Social Security Adjustments
The primary insurance amount (PIA), calculated based on a person’s highest 35 years of earnings, is used to determine monthly Social Security benefits. While the SSA’s structure aims to provide equitable lifetime benefits, waiting until closer to age 70 generally leads to higher total benefits, especially for those with average or above-average life expectancies.
For example, a retiree who delays Social Security until 70 could receive a maximum benefit of approximately $4,873 monthly, compared to about $3,822 if they claim at full retirement age (FRA) or $2,710 if they start at 62. These numbers demonstrate the power of delaying benefits, assuming good health and financial flexibility.
Future Planning
For retirees aiming to make the most of Social Security, these guidelines can be helpful:
- Review your PIA and consider your expected lifespan based on health and family history.
- Calculate your breakeven age to understand when delayed benefits outweigh earlier claims.
- Consider the effect of COLA (Cost of Living Adjustments), which can increase benefits even further the longer you wait.
The decision of when to claim Social Security is highly personal and depends on health, finances, and retirement goals.
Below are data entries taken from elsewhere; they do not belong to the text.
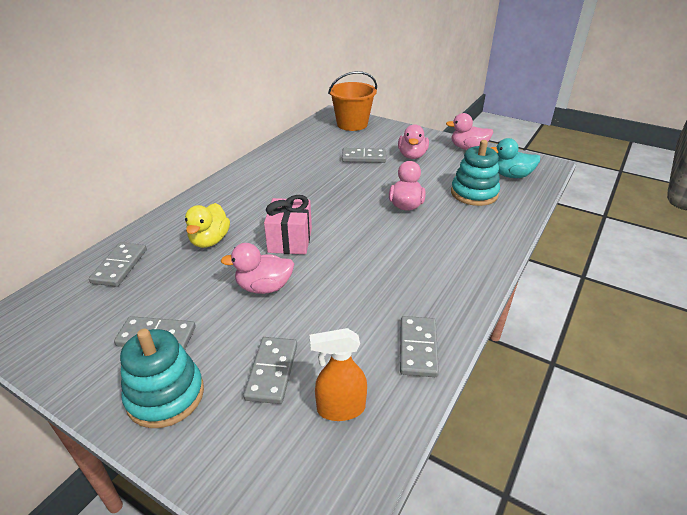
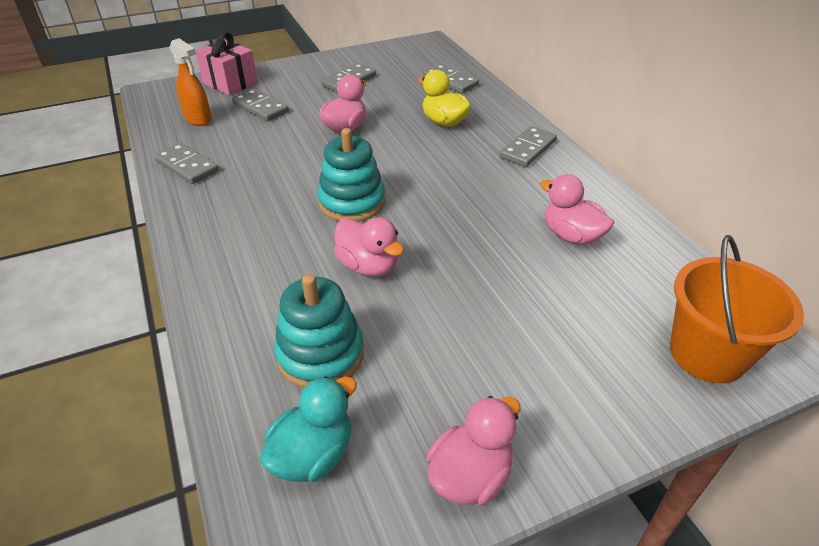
camera: 125 degrees right, 5 degrees up
turquoise stacking toy [120,329,204,428] -> turquoise stacking toy moved to [317,128,385,222]
pink gift [264,195,312,254] -> pink gift moved to [195,32,258,96]
orange spray bottle [310,328,367,421] -> orange spray bottle turned 105 degrees clockwise [169,38,212,126]
grey domino [342,148,386,163] -> grey domino moved to [500,126,557,167]
pink duck [398,124,429,159] -> pink duck moved to [540,174,614,245]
By staying informed and weighing options carefully, retirees can optimize Social Security to secure a more comfortable future.
FAQs
What is the Full Retirement Age (FRA) for Social Security?
The FRA is 66 for those born 1943-1954, rising to 67 for those born in 1960 or later.
How does claiming Social Security at 62 affect benefits?
Claiming at 62 reduces monthly benefits permanently compared to waiting until FRA.
What is the benefit of delaying Social Security until age 70?
Delaying until 70 maximizes monthly payouts, though you forgo benefits until then.
How is Social Security’s breakeven age calculated?
The breakeven age is when delayed benefits exceed the total of earlier claims.
How can health affect Social Security claiming decisions?
Shorter expected lifespans may make early claiming more beneficial.